Post hoc Comparisons Between NITs, VCTE, FIB-4 and CAP. FibroTest was performed in 273 of the eligible patients and 272 were reliable, for a reliability of 99.6% (98.0–100). A total of 260 of the 272 included patients had a reliable VCTE, for a reliability of 95.6% (92.5–97.4). For the 272 cases with paired NITs the FibroTest reliability outperformed VCTE by 4.1% (2.5–6.5; P < 0.001). In an intention to diagnose analysis, the Obuchowski measure (se) for fibrosis stage was 0.859 (0.012) for the FibroTest, 0.870 (0.009) for VCTE, a non-significant difference (P = 0.10). If the analysis included only reliable stiffness measurements Obuchowski measures were higher for VCTE 0.910 (0.009), than for FibroTest, 0.862 (0.012; P = 0.009). For FIB-4, analysis cannot be performed in intention to diagnose, and the standard Obuchowski measure was 0.828 (0.011) which was lower than the FibroTest (P = 0.02) and VCTE (P = 0.001).

The diagnostic performances by other endpoints are described in Table S2. The overall results were similar for cases with biopsy ≥15 mm, and for cases with a biopsy <15 mm, the Obuchowski measure was only a higher for VCTE vs FIB-4. Comparison of CAP with SteatoTest-2 cannot be performed in intention to diagnose in the absence of a recognised cutoff for the CAP reliability. The binary AUROC for S3 vs S2 was 0.60 (0.52–0.67) and 0.69 (0.60–0.77), a not significant difference (Z = 1.71; P = 0.09) between SteatoTest-2 and CAP respectively.

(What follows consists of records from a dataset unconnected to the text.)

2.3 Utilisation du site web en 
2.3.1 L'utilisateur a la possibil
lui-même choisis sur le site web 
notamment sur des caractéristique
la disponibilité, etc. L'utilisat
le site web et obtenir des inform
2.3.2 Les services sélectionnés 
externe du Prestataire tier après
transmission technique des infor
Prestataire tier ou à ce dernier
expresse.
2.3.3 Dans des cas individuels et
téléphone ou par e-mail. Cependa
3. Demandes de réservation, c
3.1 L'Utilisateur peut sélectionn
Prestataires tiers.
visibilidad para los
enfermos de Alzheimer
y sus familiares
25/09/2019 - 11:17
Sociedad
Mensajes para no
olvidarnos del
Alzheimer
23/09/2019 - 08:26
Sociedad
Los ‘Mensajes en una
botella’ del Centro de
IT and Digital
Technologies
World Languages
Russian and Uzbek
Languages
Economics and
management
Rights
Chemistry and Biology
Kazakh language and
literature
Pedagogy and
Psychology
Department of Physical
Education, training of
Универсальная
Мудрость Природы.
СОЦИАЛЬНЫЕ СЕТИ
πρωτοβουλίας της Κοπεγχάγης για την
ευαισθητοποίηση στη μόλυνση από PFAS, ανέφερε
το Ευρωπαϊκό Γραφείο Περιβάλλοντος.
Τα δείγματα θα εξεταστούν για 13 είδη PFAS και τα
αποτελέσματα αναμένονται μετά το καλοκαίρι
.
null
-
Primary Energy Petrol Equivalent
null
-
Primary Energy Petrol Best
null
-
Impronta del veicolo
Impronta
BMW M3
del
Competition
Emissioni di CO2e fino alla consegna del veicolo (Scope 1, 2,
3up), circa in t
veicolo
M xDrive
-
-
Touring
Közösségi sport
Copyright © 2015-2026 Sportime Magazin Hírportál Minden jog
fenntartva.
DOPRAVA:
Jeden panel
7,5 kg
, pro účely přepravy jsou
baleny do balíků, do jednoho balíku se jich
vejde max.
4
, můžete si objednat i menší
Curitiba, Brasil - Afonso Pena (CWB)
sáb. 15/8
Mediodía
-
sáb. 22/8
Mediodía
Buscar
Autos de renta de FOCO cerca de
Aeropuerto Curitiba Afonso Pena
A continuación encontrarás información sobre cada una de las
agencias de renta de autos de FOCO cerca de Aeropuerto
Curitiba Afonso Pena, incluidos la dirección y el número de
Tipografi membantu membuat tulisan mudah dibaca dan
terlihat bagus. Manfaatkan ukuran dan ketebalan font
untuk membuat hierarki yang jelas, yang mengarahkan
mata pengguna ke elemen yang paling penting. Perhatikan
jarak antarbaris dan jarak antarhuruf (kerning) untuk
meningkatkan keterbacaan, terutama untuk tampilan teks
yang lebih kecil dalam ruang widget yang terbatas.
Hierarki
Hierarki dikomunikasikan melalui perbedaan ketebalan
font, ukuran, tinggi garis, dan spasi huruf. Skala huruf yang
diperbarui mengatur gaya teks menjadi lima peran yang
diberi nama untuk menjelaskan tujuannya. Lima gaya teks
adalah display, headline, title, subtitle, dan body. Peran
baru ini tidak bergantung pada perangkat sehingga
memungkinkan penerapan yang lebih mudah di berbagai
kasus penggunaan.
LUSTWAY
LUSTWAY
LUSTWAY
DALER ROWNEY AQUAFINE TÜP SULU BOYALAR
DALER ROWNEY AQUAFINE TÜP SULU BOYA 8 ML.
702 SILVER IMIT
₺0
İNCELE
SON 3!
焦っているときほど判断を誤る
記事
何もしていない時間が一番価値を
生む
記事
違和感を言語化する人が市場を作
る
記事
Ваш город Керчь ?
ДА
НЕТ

Effect of the Uncertainty of Biopsy on Tests Performances. The effect of biopsy uncertainty on the diagnostic performance of the FibroTest was significantly associated with the length of the specimen (Figure 4A). The maximum expected binary AUROC of an ideal NIT for fibrosis using 25 mm biopsies,[33] as a comparator in a study of 272 patients, would be 0.83. In the present study the median biopsy specimen was 17 mm and the maximum expected AUROC for an ideal NIT decreased to 0.70 due to the 30% misclassification rate of the biopsy.[33]

Figure 4.

The effect of biopsy uncertainty on patient classification, due to specimen length in relation to the diagnostic performance of FibroTest (Panel A) and NashTest-2 (Panel B). The ground truth is a large surgical liver specimen. (FP, false positive, FN, false negative). In this study with 272 patients and a median 17 mm long biopsy the expected area under the ROC curve (AUROC) of the FibroTest (or NashTest-2) as a comparator cannot be more than 0.70 whatever its real performance due to the 30% misclassification rate of the biopsy as comparator. PPV, positive predictive value, and NPV, negative predictive value. The terms positive per cent agreement (PPA) and negative per cent agreement (NPA) are used instead of sensitivity and specificity, respectively, when the comparator is known to contain uncertainty

The effect of biopsy uncertainty on the diagnostic performance of NashTest-2 was even higher than for fibrosis, and also significantly associated with the length of the specimen, with AUROC decreasing from 0.69 with 25 mm to 0.60 with 17 mm (Figure 4B).

Analysis of Severe Discordances. A major discordance was found between the biopsy and the FibroTest in 28 patients (10.3%; 7.0–14.5). After adjudication 10 (3.7%; 1.8–6.7) were considered to be a FibroTest error, 5 (1.8%; 0.6–4.2) a biopsy error and 14 (5.1%; 2.8–8.5) indeterminate (Table S3A). A major discordance was found in nine patients (3.3%; 1.5–6.2) between the biopsy and the NashTest-2. After adjudication 7 (3.7%; 1.8–6.7) were considered as an error of biopsy, and two (2.6%; 1.0–5.2) to be indeterminate (Table S3B).